If $AB = BA$ and both $A$ and $B$ are Hermitian matrices, then I can show that if $Av = \lambda v$, then $ABv = BAv = B\lambda v = \lambda Bv$. So $Bv$ is an eigenvector of $A$ as well.
Where I am stuck is how this implies that $v$ must also be an eigenvector of $B$?
Best Answer
As others have pointed out, the exact result stated in your question isn't true. What is true is that $A$ leaves the eigenspaces of $B$ invariant and vice versa. If $v$ is an eigenvector of $A$ with eigenvalue $\lambda$, then $$ A(Bv) = (AB)v = (BA)v = B(Av) = B(\lambda v) = \lambda (Bv) $$ Thus, $Bv$ is an eigenvector of $A$ with eigenvalue $\lambda$. Let $V_\lambda(A)$ denote the subspace of eigenvectors of $A$ with eigenvalue $\lambda$. We have shown $B(V_\lambda(A)) \subset V_\lambda(A)$. This is the result that holds in general.
If $V_\lambda(A)$ is one dimensional, we easily obtain a result that looks like the result you were originally after. Take $v \in V_\lambda(A)$. Then $Bv \in V_\lambda(A)$, so, since $V_\lambda(A)$ is one dimensional, $Bv = \xi v$. In words, if $v$ is an eigenvector of $A$ with nondegenerate eigenvalue $\lambda$, then $v$ is an eigenvector of $B$.
There's more to say about this, but I think this answer beat me to the punch Matrices commute if and only if they share a common basis of eigenvectors?
In general, the result you're thinking of is true, you just have to phrase it correctly.
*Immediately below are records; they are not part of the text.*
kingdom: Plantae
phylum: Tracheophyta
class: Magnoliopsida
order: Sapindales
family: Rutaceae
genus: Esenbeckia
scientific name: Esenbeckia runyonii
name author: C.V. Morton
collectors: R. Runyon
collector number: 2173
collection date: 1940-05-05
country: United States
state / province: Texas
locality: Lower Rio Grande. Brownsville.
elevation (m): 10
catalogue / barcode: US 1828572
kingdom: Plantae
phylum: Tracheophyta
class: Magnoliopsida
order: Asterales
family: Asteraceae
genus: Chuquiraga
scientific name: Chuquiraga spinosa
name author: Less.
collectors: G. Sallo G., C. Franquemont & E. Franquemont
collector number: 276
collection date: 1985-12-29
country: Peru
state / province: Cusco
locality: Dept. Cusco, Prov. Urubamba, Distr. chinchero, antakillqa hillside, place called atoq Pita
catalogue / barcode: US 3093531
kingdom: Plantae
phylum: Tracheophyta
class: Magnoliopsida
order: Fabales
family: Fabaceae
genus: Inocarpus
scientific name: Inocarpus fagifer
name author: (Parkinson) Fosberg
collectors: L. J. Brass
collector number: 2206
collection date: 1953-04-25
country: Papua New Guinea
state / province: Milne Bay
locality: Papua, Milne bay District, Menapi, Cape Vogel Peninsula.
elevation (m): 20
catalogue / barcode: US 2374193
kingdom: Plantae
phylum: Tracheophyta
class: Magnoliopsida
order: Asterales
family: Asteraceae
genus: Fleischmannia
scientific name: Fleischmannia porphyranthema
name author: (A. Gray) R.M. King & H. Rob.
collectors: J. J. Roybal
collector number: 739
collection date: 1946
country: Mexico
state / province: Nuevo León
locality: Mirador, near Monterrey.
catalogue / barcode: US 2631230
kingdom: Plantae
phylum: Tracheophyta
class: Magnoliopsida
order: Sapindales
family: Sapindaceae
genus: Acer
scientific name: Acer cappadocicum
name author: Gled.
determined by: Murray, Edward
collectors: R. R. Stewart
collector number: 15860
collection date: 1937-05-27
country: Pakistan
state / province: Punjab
It's not the case that every eigenvector of $A$ is an eigenvector of $B$. The correct statement is that there exists a basis of vectors $v_1 , \ldots , v_n$ for the space such that $v_i$ is an eigenvector of $A$ and $B$ for all $i$. The truth of this statement requires that $A$ and $B$ are diagonalizable, which is necessarily true if $A$ and $B$ are Hermitian.